Top of EXERCISE DATA

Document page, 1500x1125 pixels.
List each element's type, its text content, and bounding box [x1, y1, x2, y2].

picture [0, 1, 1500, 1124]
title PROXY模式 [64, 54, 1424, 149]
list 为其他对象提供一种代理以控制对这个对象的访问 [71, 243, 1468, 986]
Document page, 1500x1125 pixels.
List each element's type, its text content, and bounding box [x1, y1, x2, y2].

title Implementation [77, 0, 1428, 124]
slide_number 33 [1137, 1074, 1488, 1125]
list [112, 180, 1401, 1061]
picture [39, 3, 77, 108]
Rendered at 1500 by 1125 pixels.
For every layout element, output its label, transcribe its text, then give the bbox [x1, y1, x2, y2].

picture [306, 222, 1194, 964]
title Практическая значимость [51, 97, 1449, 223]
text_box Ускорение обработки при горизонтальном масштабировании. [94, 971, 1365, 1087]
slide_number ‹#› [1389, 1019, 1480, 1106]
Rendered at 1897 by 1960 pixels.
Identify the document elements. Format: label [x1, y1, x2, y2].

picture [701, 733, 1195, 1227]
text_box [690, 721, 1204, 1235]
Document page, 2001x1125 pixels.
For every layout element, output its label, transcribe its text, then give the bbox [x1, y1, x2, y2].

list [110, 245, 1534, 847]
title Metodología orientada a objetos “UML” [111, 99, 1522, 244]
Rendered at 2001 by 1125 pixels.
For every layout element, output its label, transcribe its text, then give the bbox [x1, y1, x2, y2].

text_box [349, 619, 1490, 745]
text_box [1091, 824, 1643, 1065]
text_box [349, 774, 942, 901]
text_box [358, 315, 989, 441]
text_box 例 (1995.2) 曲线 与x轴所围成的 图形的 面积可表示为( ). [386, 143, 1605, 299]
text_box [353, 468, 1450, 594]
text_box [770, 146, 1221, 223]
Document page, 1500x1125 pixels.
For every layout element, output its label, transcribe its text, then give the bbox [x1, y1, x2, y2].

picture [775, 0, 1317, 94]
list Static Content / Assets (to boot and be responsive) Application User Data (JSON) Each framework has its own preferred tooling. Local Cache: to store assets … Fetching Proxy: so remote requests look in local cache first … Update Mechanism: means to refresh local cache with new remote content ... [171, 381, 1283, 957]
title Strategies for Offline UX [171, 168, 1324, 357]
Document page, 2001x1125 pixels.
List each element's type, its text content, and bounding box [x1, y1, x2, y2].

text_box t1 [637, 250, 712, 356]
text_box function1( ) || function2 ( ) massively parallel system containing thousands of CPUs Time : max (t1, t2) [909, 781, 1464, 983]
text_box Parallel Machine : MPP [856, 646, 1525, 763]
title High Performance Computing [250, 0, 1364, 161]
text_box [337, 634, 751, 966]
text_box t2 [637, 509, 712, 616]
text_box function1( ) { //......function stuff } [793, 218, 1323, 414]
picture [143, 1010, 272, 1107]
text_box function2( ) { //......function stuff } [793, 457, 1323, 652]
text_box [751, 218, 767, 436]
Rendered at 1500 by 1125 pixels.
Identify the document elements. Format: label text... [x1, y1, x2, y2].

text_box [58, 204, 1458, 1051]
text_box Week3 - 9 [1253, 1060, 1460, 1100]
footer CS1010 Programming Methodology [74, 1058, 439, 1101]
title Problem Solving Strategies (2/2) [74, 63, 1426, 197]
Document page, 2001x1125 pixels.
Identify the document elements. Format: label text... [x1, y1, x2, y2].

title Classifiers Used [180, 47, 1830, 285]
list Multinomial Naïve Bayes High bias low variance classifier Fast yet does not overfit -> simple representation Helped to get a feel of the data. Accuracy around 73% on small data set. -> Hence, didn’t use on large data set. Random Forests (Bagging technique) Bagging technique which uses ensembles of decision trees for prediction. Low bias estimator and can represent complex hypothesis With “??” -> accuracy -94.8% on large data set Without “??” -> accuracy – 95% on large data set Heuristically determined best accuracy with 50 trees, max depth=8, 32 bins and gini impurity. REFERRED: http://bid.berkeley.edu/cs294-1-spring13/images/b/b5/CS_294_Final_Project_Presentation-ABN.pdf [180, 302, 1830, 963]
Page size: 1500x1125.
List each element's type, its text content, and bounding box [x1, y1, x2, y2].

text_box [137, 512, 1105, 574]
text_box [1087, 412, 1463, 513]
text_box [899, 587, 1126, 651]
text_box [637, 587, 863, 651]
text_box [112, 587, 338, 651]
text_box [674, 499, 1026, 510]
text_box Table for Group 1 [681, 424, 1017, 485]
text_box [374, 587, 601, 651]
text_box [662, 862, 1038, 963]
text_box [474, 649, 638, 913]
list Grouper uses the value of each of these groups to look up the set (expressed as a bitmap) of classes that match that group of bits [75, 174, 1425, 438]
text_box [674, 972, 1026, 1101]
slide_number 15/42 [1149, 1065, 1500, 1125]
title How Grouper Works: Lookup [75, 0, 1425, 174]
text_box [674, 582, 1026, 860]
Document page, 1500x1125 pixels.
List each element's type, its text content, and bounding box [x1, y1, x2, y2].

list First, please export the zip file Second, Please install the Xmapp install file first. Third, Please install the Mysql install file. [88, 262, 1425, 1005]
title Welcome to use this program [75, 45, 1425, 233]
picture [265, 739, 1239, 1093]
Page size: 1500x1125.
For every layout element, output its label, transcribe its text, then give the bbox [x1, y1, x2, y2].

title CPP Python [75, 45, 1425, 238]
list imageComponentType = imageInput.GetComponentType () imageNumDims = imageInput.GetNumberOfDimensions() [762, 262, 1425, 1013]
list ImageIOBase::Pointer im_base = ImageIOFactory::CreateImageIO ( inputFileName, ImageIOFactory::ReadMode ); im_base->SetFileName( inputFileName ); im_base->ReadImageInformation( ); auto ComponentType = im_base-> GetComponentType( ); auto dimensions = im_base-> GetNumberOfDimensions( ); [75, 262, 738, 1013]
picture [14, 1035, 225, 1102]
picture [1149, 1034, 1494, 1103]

Bottom of EXERCISE DATA

> _WHAT TO PRODUCE_:
Work out how many lines in this material contain the string "Rendered", and give that number alone.

> _SOLUTION FOR THIS PROBLEM_:
4